Fortran

Elementary Variable Types: What are integer, real, complex, logical, or character variables? Storage demands? Precision of floating point numbers? what is a (parameter) constant?

Memory is distributed in Bytes (sets of 8 bits). One “word” is considered usually 4 or 8 Bytes.

  • Integer: Integer numbers, -1, 0, 1, 2, … Represented exactly by converting them to the binary system.
  • Real: Floating point numbers, 1.3e-6, 4.44e4, … Takes one word of memory.
  • Complex: Complex floating point numbers, represented by two floating point numbers, (3.0e-6,1.3e4). Takes two words of memory.
  • Logical: Boolean; True or False.
  • Character: character strings, ‘this is a string’. Strings have a certain length. Enconded character by character using a table (usually the ASCII code).
  • Floating point numbers: Split into sign, exponent, and mantissa.

floating-point The accuracy of floating points depends on the number of Bytes per word:

  • 32 Bit ~ 6 decimal digits == Single Precision
  • 64 Bit ~ 15 decimal digits == Double Precision

These are declared in the declaration block as:

real(4)   x !Single precision
real(8)   y !Double precision
real(k)   z !Another precision defined by k, e.g. k=16 -> 128 Bits

The default for integers is usually 32 Bit (sufficient accuracy for -2**31 to +2**31). But it can be increased, e.g.

integer(8) m

values of the “kind parameter” depend on compiler, but most compilers provide double precision floating point numbers. Parameters are constant values not computed, and available during compilation. They are also protected from being over-written.

real(8), parameter :: pi = 3.14159265

 Arrays and allocation: Declaration? How are one- and multi-dimensional arrays stored in Fortran? Static, automatic, and dynamic allocation of arrays. 

Declaration:

real(8),allocatable :: mata(:,:)

Allocation:

allocate(mata(ndim1,ndim2),stat_ierr)
if (ierr.ne.0) then
  react to error condition
end if
  • Arrays are stored in successive memory blocks in a given order.
  • Matrices are not stored in some sort of funky matrix-shaped arrangement in the memory, but also successively as an array (see two examples below) in column major order, i.e. the matrix is stored in memory in the order column-row.
  • Index are run faster from first to last (opposite in Python).
  • Array operations are done element-wise.

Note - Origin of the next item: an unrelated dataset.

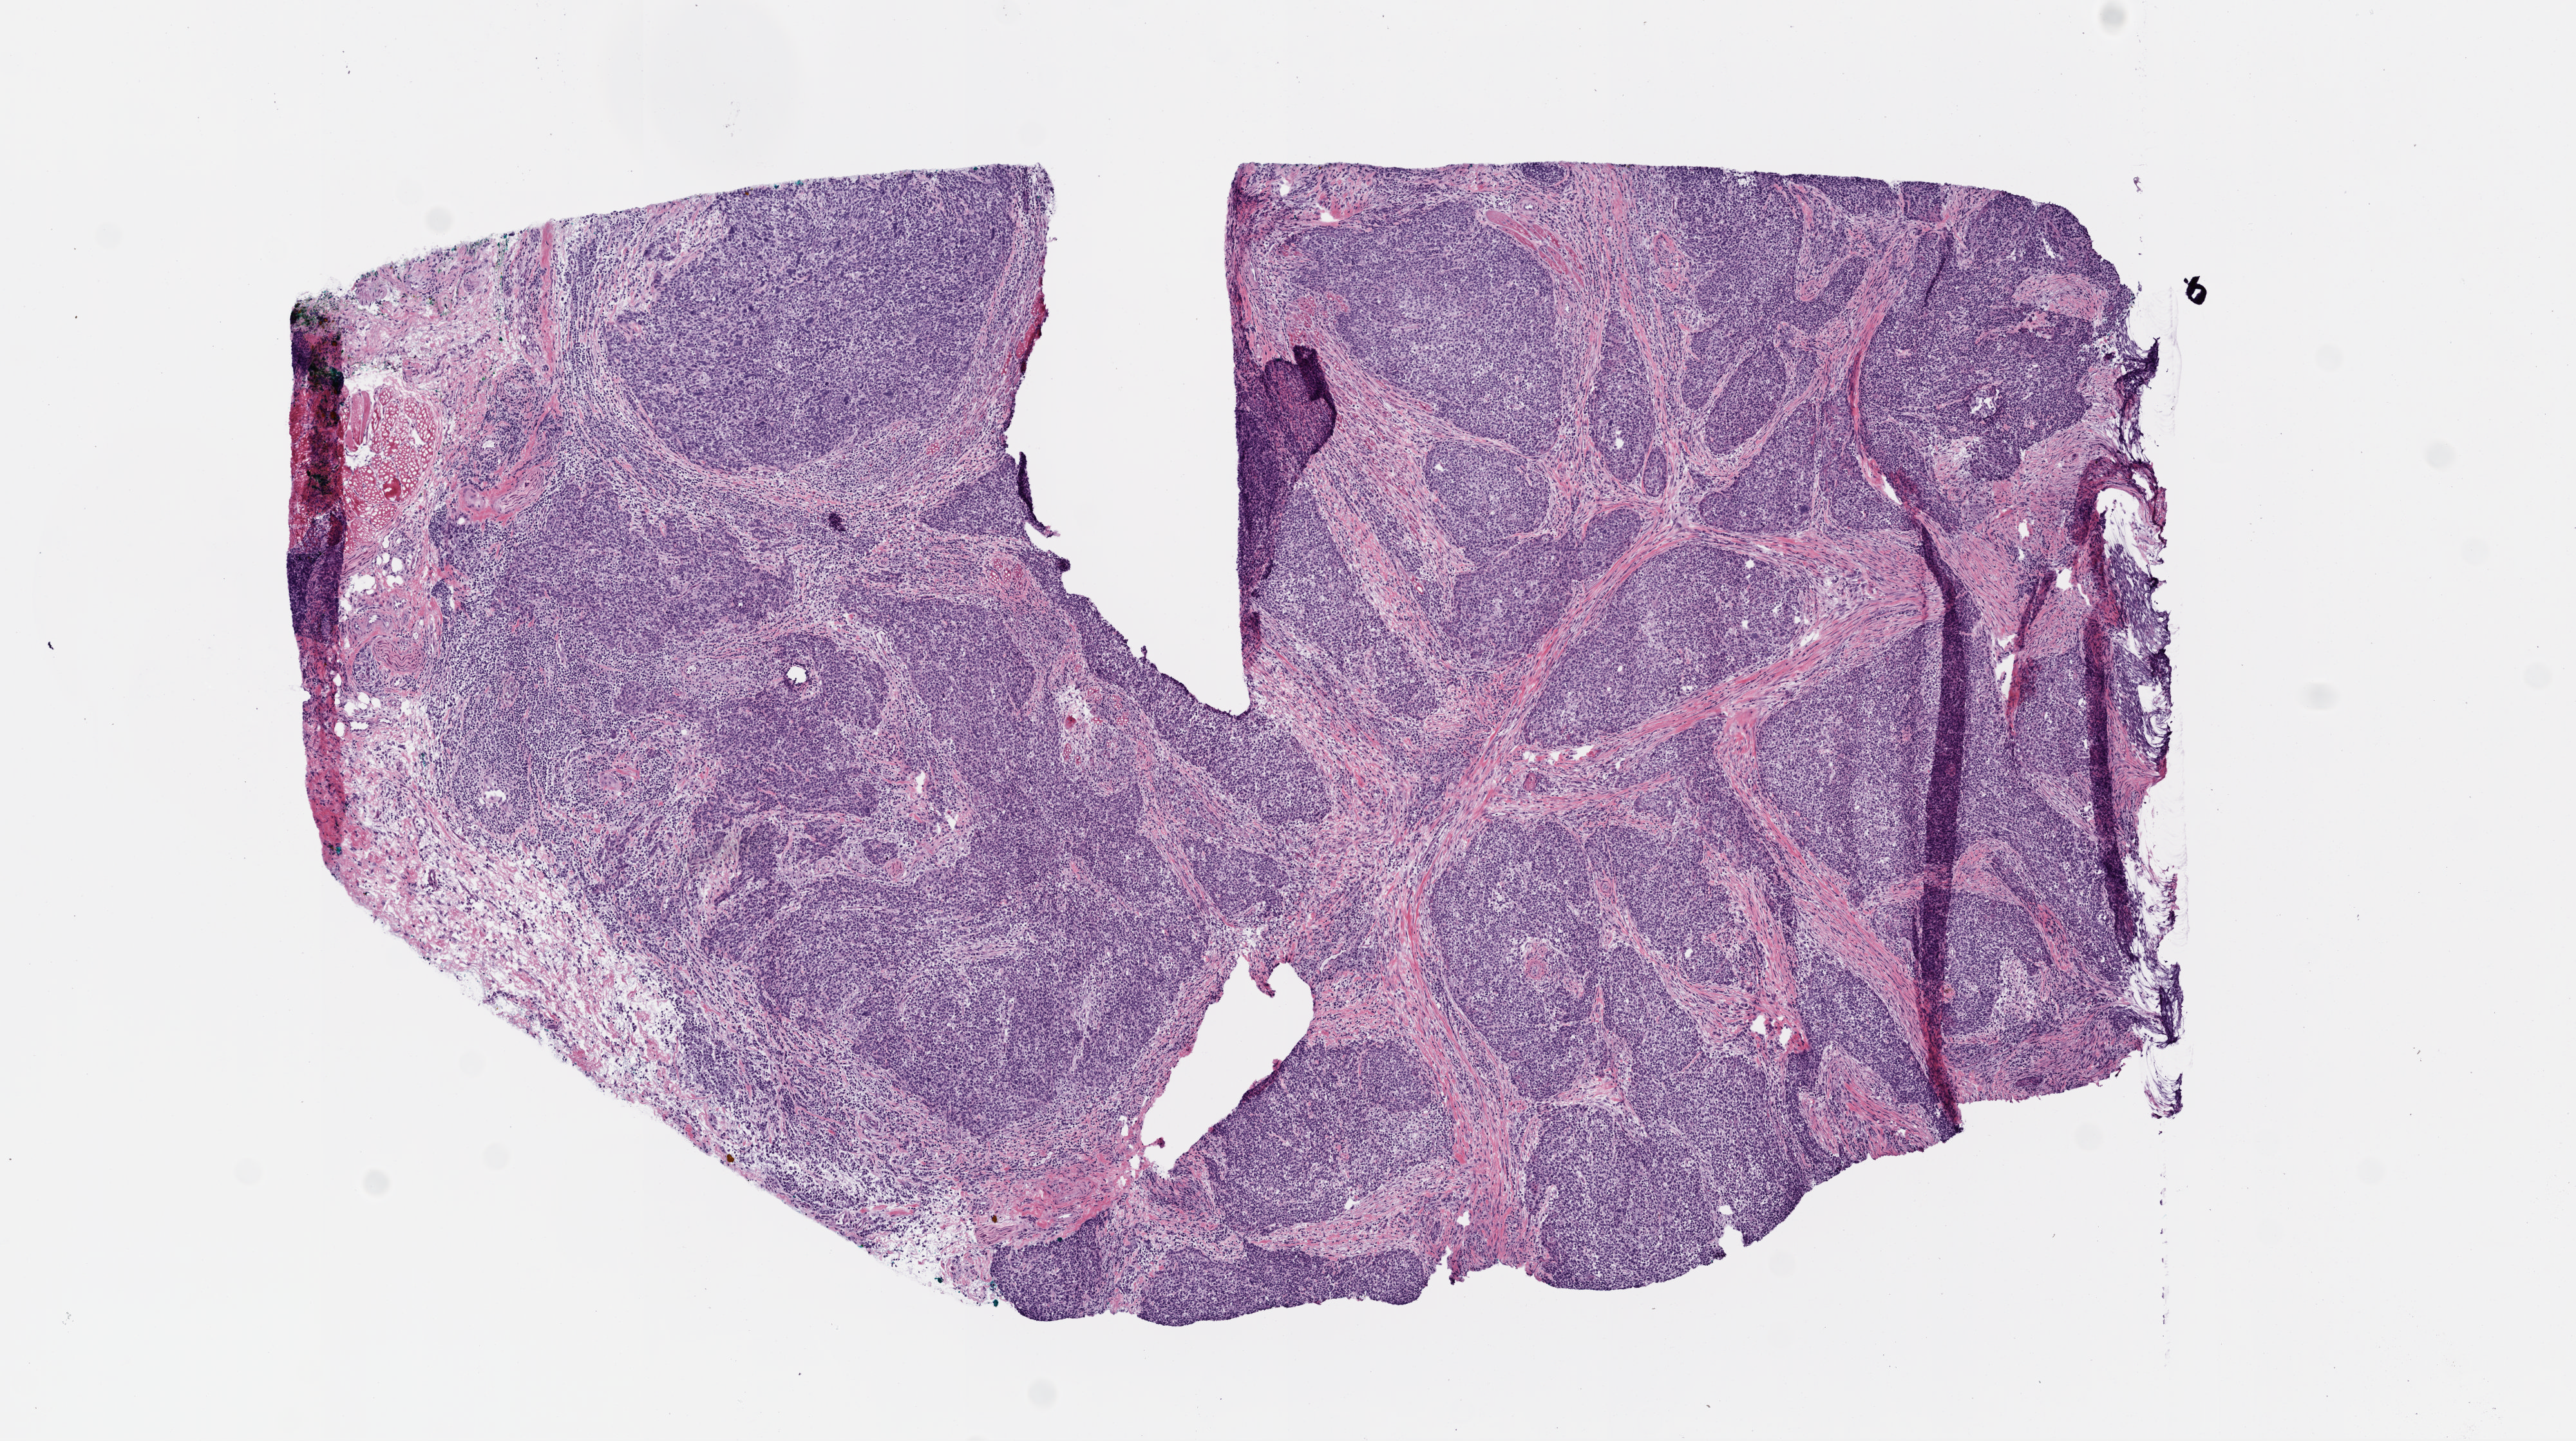
Digitized H&E-stained tissue section (whole slide), low-resolution overview of the scanned area, about 8.0 x 4.5 mm (from a 20x scan). Frozen section. Head and neck, primary tumour sample. Male patient; age at initial diagnosis 71 years. Histologic grade: G3 (poorly differentiated). Pathologist review of this section (percent, as recorded): tumour cells 85%, tumour nuclei 70%, normal cells 0%, stromal cells 15%, necrosis 0%.
* lymph nodes positive (case pathology): 4 of 25 examined
* histologic diagnosis: Squamous cell carcinoma, NOS (tonsil, NOS)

For instance, the product of two arrays gives simply the product of each pair of components (not the mathematical matrix multiplication!)

matrix-storage

Symmetric matrices can be packed as:

matrix-storage-sym

Q: Difference between static, automatic and dynamic allocation?

Array operations

Arrays can be efficiently operated with the BLAS (Basic Linear Algebra Subprograms). It is organized in 3 levels:

  1. Vector operations
  2. Vector-matrix operations
  3. Matrix-matrix operations

The data transfer from memory to CPU often takes longer than arithmetic operations. Therefore, each level has increasingly high performance since it requires the least amount of memory access per  arithmetic operation (Level 3 >> Level 2 > Level 1, in terms of efficiency).

About LAPACK library from Wikipedia:

LAPACK (Linear Algebra PACKage) is a software library for numerical linear algebra. It provides routines for solving systems of linear equations and linear least squareseigenvalue problems, and singular value decomposition. It also includes routines to implement the associated matrix factorizations such as LUQRCholesky and Schur decomposition.

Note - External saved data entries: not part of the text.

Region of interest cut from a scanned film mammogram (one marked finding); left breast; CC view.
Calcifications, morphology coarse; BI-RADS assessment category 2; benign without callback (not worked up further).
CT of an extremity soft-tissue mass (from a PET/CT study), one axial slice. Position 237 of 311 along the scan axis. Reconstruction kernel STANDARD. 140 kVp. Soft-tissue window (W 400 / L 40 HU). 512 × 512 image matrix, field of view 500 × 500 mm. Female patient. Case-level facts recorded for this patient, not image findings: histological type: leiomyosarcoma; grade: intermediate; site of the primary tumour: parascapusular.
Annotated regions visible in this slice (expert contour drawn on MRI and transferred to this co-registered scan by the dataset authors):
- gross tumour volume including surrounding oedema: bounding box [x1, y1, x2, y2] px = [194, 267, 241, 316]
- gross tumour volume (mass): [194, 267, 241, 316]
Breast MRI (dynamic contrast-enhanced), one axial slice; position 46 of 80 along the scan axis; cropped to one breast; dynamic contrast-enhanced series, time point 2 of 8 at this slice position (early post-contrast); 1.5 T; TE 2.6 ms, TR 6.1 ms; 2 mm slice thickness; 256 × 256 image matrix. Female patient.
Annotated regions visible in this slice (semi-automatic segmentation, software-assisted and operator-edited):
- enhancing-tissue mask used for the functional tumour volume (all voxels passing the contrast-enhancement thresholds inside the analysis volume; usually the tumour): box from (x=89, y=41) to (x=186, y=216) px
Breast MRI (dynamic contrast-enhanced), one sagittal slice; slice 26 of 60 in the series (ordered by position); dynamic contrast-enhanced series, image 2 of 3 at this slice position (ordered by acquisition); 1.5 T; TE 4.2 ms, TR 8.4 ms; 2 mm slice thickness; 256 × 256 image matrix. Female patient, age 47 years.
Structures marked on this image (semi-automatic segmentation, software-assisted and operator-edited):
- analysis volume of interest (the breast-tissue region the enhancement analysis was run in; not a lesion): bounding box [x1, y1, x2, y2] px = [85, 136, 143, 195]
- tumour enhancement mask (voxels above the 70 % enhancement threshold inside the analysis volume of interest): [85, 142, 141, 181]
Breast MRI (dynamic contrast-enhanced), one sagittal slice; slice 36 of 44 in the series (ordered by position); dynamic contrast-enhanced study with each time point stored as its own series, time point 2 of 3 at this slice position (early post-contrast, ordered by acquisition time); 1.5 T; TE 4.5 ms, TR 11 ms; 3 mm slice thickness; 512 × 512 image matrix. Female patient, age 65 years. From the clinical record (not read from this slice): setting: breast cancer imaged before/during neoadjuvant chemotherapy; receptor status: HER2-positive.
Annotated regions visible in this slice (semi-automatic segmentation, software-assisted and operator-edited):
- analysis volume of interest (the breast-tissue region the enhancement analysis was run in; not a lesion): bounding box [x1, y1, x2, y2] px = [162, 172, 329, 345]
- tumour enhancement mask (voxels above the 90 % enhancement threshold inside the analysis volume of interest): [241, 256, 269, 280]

LAPACK (…) depends upon the Basic Linear Algebra Subprograms (BLAS) (…)

Assignment expressions

Variables are assigned values with “=”. A value can be a number, a logical expression, a mathematical operation…

Arithmetic assignment: variable = arithmetic expression

Operators: +, -, *, /, %, **

Concerning exponentiation: Use integer exponents when possible. DO not use floating point exponents with negative basis of integer or real type, use a complex basis.

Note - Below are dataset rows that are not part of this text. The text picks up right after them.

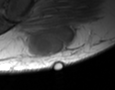
MRI of an extremity soft-tissue mass, one axial slice. Slice 14 of 35 in the series (ordered by position). MR volume resampled by the dataset authors to the PET/CT grid (not the native acquisition matrix). 3.27 mm slice thickness. 115 × 90 image matrix, field of view 112 × 88 mm. Male patient. Case-level facts recorded for this patient, not image findings: histological type: pleiomorphic leiomyosarcoma; grade: high; site of the primary tumour: left buttock.
Annotated regions visible in this slice (expert contour drawn on MRI and transferred to this co-registered scan by the dataset authors):
- gross tumour volume including surrounding oedema: bounding box [x1, y1, x2, y2] px = [26, 23, 79, 56]
- gross tumour volume (mass): [30, 25, 77, 56]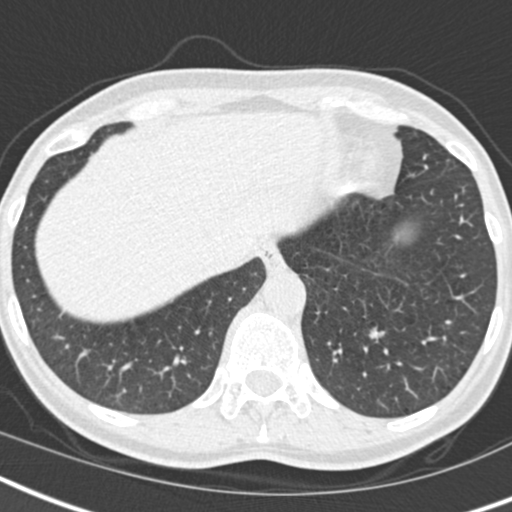
Low-dose screening chest CT, one axial slice. Position 44 of 173 along the scan axis. Reconstruction kernel B30f. 120 kVp. Lung window (W 1500 / L -600 HU). 2 mm slice thickness. 512 × 512 image matrix, field of view 293 × 293 mm.
Annotated regions visible in this slice (expert manual segmentation):
- lesion 1 (tumor, lower lobe of left lung): bounding box [x1, y1, x2, y2] px = [368, 327, 385, 342]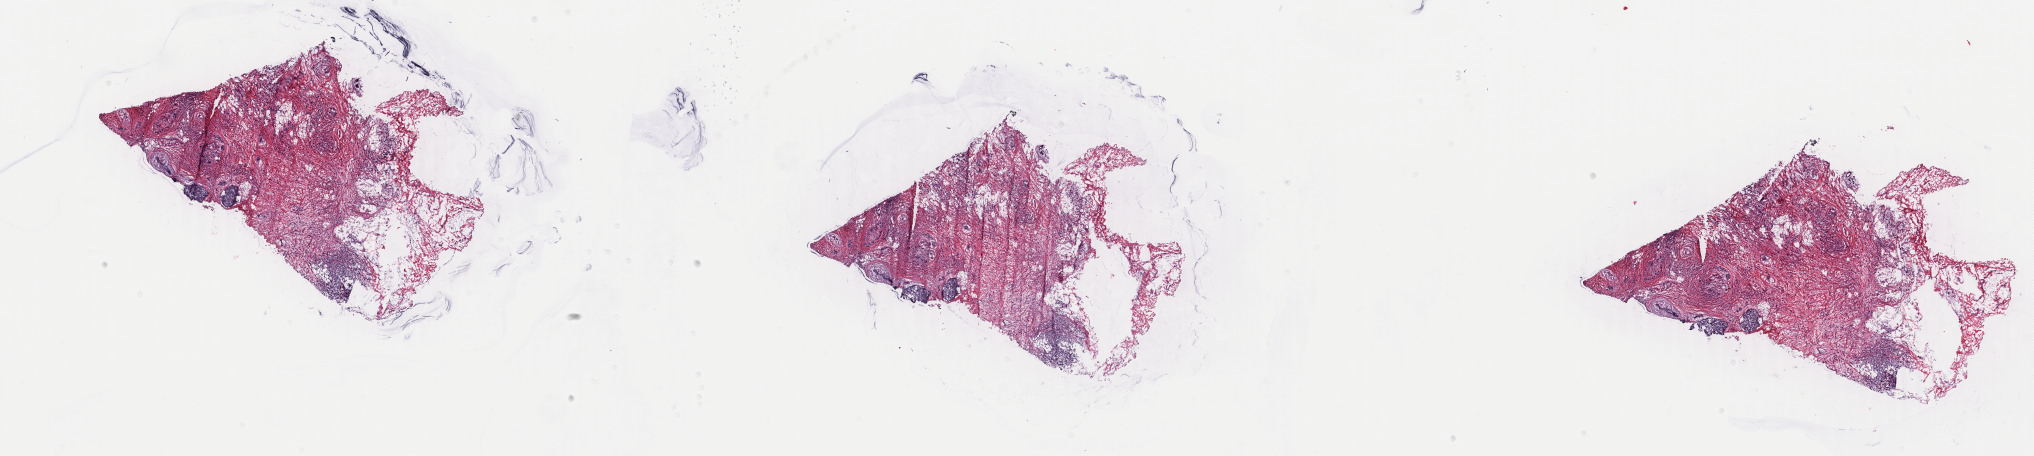
H&E-stained whole-slide image, shown as a low-resolution overview of the whole scanned area (about 32.4 x 7.3 mm), frozen section from the top of the tissue portion, primary tumour sample from the breast. Patient: female, age at initial diagnosis 55 years. Composition of this section per pathologist review: tumour cells 85%, tumour nuclei 85%, normal cells 5%, stromal cells 10%, necrosis 0%. Infiltration values recorded for this section: lymphocyte infiltration 0%, monocyte infiltration 0%, neutrophil infiltration 0%.
• AJCC pathologic stage: IA
• histologic diagnosis: Infiltrating duct carcinoma, NOS
• laterality: right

Common intrinsic functions that can be used in arithmetic expressions: abs, sqrt, log, log10, exp, cos, sin, tan, acos, asin, atan, cosh, sinh, tanh (all these have one and only one argument).

Control structures in Fortran:

If block and logical if

IF (logical-expression-1) THEN
   statements-1
ELSE IF (logical-expression-2) THEN
   statements-2
ELSE IF (logical-expression-3) THEN
   statement-3
ELSE IF (.....) THEN
   ...........
ELSE
   statements-ELSE
END IF

Select case construct

SELECT CASE (selector)
   CASE (label-list-1)
      statements-1
   CASE (label-list-2)
      statements-2
   CASE (label-list-3)
      statements-3
     .............
   CASE (label-list-n)
      statements-n
   CASE DEFAULT
      statements-DEFAULT
END SELECT

Do loops with and without counter

In fortran, there are at least 3 types of loops:

  1. A counter-loop called the “DO” loop which performs the loop for a specified number of times based on an integer counter.
  2. A loop which repeats itself “while” a certain condition remains true. In Pascal and C, this type of loop is called the while-loop.
  3. I don’t care about this one– An infinite loop which never ends, it is stopped by an external interrupt. For VMS and UNIX, a control-C will do the trick. In the newer languages, this type of loop is forbidden.Source.Do loop:
        do [sl] [counter]=[initial count],[final count],[increment]
           [loop body]
[sl]    continue

While loop:

[sl]    continue
           [loop body]
        if([condition] is true) go to [sl]
        [next program statement]

Cycle and exit statements for do loops (see this)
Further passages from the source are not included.